Pittsburgh, PA—Retail health clinics, usually located in drugstores or big-box store pharmacy departments, don’t appear to have much effect on visits to nearby emergency departments for minor ailments.
A new RAND Corporation study, published online by Annals of Emergency Medicine, examined the experiences of more than 2,000 EDs across 23 states over a 5-year period to determine how they were affected by the opening of retail clinics in their neighborhoods. Results suggest no significant reduction in visits for 11 low-acuity ailments such as respiratory infections and earaches, despite the easy-to-access alternative.
“One hope for retail clinics was that they might divert patients from making expensive visits to the emergency department for minor conditions such as bronchitis or urinary tract infections,” explained lead author Grant Martsolf, PhD, MPH, a policy researcher at the Pittsburgh office of RAND, a nonprofit research organization. “But we found no evidence that this has been happening.
“Instead of lowering costs, retail clinics may be substituting for care in other settings such as primary care practices or spur some patients to seek care for problems they previously would have treated on their own,” Martsolf suggested.
The nation’s 2,000 retail clinics, first established in 2000, have more than 6 million patient visits annually. The clinics tend to be less expensive than visits to EDs or even most physician offices, study authors note, primarily because care usually is delivered by nurse practitioners and because they have lower fees and perform fewer tests.
Study authors used information from the federal Healthcare Cost and Utilization Project State Emergency Department Databases from 2006 to 2012, combining data about ED use with information about the opening of retail clinics obtained from Merchant Medicine, a research firm that tracks trends in walk-in medicine.
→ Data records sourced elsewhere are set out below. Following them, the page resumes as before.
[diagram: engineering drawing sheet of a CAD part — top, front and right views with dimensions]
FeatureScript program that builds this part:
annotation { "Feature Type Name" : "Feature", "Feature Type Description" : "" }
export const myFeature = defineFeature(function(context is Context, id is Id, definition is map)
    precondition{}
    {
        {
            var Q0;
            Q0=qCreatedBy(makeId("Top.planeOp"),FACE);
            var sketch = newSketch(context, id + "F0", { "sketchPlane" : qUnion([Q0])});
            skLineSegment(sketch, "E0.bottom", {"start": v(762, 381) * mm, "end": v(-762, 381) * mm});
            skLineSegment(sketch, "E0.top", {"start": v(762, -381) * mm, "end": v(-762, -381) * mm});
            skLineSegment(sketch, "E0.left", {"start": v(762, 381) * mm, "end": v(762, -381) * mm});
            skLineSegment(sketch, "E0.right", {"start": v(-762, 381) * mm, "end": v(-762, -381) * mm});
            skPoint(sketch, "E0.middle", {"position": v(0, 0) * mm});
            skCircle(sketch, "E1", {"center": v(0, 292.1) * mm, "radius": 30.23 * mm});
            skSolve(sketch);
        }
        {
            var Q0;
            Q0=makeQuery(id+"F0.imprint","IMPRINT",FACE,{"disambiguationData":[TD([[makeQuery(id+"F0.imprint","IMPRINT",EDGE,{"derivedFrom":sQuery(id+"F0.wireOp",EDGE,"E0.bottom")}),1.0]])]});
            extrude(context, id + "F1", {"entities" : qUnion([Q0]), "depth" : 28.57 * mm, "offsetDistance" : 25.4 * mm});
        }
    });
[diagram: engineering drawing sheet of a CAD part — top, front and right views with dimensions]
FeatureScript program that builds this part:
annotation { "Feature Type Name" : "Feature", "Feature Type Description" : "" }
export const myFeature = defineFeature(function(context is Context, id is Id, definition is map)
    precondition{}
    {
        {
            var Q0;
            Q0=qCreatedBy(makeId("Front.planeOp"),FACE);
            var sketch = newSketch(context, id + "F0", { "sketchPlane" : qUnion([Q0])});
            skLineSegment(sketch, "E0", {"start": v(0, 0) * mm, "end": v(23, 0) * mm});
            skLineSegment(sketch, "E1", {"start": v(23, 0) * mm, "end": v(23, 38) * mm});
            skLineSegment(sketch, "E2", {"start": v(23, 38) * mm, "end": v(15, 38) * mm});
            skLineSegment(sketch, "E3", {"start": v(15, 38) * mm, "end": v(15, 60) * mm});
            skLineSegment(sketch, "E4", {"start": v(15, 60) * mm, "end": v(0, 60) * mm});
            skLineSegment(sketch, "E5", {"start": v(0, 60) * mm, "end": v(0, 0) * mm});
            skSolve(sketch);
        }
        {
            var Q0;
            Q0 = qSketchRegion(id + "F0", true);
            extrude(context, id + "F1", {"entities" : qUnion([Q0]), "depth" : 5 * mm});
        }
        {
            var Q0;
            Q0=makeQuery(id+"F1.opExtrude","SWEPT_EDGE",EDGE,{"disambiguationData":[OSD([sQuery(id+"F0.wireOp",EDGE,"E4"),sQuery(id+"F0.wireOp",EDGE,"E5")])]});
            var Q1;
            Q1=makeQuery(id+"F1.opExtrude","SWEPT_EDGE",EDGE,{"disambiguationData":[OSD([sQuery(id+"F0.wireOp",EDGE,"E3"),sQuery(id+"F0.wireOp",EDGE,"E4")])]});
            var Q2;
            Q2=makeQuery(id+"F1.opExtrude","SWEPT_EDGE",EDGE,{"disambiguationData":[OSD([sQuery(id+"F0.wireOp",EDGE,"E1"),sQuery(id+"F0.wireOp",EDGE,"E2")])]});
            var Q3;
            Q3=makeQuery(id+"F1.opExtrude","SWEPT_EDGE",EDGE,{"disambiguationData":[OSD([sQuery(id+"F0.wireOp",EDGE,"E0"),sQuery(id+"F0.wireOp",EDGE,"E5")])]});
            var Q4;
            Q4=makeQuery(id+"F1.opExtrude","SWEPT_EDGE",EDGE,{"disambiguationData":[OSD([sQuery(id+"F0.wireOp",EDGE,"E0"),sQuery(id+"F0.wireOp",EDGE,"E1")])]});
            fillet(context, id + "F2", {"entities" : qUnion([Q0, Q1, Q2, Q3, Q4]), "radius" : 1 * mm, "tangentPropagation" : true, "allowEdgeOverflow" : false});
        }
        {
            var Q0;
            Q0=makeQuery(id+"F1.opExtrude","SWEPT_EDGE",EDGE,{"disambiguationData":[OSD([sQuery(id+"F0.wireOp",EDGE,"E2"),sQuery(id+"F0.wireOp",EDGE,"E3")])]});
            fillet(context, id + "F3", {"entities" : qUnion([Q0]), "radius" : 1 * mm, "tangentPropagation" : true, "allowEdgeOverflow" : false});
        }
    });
Retail clinical penetration was measured as the percentage of an ED’s catchment area that overlapped with a 10-minute drive of a retail clinic. Yet, according to the results, no relationship was generally indicated between the opening of retail clinics and visits to EDs for the low-acuity conditions, even if close by.
In only one situation, with privately insured patients, did the study detect the slightest drop in ED use. Even when patient access to retail clinics increased substantially in the hospital area, the reduction in ED visits was less than 1% among those patients.
“Retail clinics may emerge as an important location for medical care to meet increasing demand as more people become insured under the Affordable Care Act,” added co-author Ateev Mehrotra, MD, an associate professor at the Harvard Medical School and an adjunct researcher at RAND. “But contrary to our expectations, we found retail clinics do not appear to be leading to meaningful reductions in low-urgency visits to hospital emergency departments.”
As for what can be done about that, an accompanying editorial by Jesse Pines, MD, FACEP, of the George Washington University School of Medicine and Health Sciences in Washington, DC, suggests the following: “The answer is not to build more convenience settings, but to improve the value of existing settings by increasing the connectivity among providers and with longitudinal care.”